Start of Document section

This weekend i started a new chapter in my life with " Rodeomile. "
I decided on two hours notice to go and visit my son and his girlfriend in the capitol of Norway Oslo.
I did som re- investigation of my life and rediscovered new insights to life and the life i have been living. It was a beautiful time in the capitol Oslo.
I arrived Friday morning and entered the hotell " Radisson Blue Oslo. "
They greeted me with a good deal that i got a room at 9 o`clock in the morning so i could sleep well after traveling the whole night with bus.
I was at peace and exited over being back on my feet again and managing traveling and felt joy and peace with being in motion with life.
I travelled calm, easy and kind.
It was cosy to take the bus and i managed to sleep and the driver was kind and secure.
I felt safe.
It was a weekend of rediscovering.
I had not been out traveling since 2007 and it was about on hight time to do a little work for myself with expanding my life and take an adventure.

End of Document section

> [Short problem 1]:
Count the lines in the entries below that contain the string "newSketch", matching case exactly. Reply with the number only.
> [Short problem 2]:
Continue the account above of the weekend trip to Oslo, picking up after its final sentence.

Start of Record excerpts

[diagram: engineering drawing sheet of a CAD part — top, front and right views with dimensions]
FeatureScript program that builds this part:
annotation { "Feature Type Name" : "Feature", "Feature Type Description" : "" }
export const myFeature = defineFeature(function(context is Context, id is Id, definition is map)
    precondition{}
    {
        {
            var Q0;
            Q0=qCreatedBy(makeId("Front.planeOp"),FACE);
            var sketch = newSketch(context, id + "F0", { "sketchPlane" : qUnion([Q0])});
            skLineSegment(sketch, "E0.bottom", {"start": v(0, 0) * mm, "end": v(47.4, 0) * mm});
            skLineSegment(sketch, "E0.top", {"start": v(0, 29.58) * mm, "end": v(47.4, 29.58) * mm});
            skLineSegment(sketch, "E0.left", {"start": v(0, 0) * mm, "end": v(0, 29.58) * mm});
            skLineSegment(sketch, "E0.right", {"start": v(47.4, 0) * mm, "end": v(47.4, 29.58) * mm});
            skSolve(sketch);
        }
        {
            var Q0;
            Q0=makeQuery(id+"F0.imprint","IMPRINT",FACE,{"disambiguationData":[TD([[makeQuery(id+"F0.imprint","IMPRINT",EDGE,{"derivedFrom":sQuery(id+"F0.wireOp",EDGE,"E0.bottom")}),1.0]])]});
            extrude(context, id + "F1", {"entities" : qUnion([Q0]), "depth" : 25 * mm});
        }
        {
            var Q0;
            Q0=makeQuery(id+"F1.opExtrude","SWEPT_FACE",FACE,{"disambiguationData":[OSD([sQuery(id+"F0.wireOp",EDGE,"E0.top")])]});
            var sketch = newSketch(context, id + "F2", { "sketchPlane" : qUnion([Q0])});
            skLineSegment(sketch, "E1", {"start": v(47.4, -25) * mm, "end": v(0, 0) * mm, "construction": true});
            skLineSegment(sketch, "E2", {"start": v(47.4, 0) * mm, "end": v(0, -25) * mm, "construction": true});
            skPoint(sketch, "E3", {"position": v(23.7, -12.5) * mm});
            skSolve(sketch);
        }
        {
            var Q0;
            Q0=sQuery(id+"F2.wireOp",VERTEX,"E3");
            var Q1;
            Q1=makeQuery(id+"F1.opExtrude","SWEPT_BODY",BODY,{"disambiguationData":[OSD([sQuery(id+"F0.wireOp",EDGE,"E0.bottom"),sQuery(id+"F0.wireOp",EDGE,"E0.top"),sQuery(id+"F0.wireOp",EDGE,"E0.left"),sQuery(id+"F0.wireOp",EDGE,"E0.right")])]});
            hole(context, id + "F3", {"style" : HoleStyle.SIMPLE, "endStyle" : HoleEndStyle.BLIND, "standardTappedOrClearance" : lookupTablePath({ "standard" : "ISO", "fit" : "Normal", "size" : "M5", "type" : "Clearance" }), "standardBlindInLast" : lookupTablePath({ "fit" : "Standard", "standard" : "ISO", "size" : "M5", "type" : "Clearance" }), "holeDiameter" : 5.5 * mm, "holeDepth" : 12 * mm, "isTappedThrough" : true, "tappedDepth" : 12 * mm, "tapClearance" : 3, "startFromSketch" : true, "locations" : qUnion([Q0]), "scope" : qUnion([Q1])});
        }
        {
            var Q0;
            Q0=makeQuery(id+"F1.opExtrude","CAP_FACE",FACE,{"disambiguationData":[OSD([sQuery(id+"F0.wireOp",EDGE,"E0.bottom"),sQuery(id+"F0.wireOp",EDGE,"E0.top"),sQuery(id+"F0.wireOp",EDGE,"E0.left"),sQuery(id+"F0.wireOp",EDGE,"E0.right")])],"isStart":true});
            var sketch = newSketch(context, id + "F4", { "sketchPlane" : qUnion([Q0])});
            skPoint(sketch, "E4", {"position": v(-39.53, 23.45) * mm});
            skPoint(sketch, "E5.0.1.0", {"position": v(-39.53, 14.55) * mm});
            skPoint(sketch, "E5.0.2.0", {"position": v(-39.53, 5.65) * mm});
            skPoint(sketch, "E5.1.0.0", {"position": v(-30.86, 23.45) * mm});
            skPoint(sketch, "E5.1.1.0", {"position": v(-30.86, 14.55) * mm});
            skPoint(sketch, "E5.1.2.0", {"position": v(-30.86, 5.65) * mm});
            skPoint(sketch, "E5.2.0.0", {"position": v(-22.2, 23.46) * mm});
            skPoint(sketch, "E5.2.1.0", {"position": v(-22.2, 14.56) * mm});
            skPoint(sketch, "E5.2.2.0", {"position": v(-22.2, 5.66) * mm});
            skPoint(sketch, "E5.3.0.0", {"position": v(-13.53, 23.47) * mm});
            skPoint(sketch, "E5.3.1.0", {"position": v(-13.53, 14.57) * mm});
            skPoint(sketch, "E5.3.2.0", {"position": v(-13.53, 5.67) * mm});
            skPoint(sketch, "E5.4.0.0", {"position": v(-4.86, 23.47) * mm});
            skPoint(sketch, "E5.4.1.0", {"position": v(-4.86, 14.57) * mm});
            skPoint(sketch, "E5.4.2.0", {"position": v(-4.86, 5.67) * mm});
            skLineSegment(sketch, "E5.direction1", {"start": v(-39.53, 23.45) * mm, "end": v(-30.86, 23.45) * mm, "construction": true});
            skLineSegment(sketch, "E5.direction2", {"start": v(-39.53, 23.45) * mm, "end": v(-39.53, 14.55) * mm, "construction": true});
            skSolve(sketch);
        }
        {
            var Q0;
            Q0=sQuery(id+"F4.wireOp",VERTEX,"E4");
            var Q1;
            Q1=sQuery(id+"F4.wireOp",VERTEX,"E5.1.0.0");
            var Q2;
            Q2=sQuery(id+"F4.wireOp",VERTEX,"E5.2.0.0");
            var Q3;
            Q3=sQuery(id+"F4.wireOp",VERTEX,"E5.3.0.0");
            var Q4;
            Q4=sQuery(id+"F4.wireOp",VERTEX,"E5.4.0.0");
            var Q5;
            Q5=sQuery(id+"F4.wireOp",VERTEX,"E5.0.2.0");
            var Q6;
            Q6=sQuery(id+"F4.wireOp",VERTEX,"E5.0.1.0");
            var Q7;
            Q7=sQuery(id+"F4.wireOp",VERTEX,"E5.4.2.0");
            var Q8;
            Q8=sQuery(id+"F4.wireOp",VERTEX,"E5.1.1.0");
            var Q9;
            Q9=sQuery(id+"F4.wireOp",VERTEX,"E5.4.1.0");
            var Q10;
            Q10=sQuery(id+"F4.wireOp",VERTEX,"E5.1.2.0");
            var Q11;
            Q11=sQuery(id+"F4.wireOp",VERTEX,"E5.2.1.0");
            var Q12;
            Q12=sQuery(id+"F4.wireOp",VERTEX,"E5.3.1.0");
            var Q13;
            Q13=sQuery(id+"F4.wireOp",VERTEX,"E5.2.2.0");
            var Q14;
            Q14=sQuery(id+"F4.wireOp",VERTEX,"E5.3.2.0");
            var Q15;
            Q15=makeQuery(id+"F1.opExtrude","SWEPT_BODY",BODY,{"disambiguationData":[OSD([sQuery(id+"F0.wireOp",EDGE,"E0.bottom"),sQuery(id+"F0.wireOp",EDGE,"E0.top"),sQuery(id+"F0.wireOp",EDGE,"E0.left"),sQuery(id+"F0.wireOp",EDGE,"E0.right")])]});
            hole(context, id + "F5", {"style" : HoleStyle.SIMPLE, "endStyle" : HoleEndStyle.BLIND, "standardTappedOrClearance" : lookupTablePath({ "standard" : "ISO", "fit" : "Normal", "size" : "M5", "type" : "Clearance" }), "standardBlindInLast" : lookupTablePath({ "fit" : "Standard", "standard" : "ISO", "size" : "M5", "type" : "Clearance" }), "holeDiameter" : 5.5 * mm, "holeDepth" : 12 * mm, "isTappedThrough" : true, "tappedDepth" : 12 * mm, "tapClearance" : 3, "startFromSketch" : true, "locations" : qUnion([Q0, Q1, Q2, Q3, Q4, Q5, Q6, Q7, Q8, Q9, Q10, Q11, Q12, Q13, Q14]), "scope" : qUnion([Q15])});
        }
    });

End of Record excerpts

> [Expected output 1]:
3

> [Expected output 2]:
I do not manage to get my memory card from my photo camera to work on my computer so i can only show pictures taken with the iPhone i got.
The national museum of art had an exhibition about the lonesome cowboy and smoking commercials. I felt pleases and lucky to see this part of lifestyle shown at the national museum.
I think to be a cowboy is one of the most beautiful state of mind to be in and a way of living that brings you close to nature, yourself and connection with animals.
I felt lucky and with joy the whole weekend.
I was very safe in the streets of Oslo and felt safer than in my own home community.
I walked around feeling small and humble and one in the crowd and was comfortable with that.
I met some celebrities and a famous norwegian writer that laughed at me and my red purse.
It was a memory for life.
I am kind and visited my son on surprise.
He got very happy to see his mother more well of traveling than in years.
I had such a good time that i did not want to go back to my own home of living in because of all the stress there now.
I almost cried and felt small and humble.
The bus ride back was a time in thoughts in how fragile this life can be.
I came home and wondered about all the night philosophy and mental health and understood that problems are created by environment and lack of stability.
I dared for some years ago to take a walk on the wild side, and got addicted to that way of living.
I understand now in my 40`ties that that lifestyle is never coming back.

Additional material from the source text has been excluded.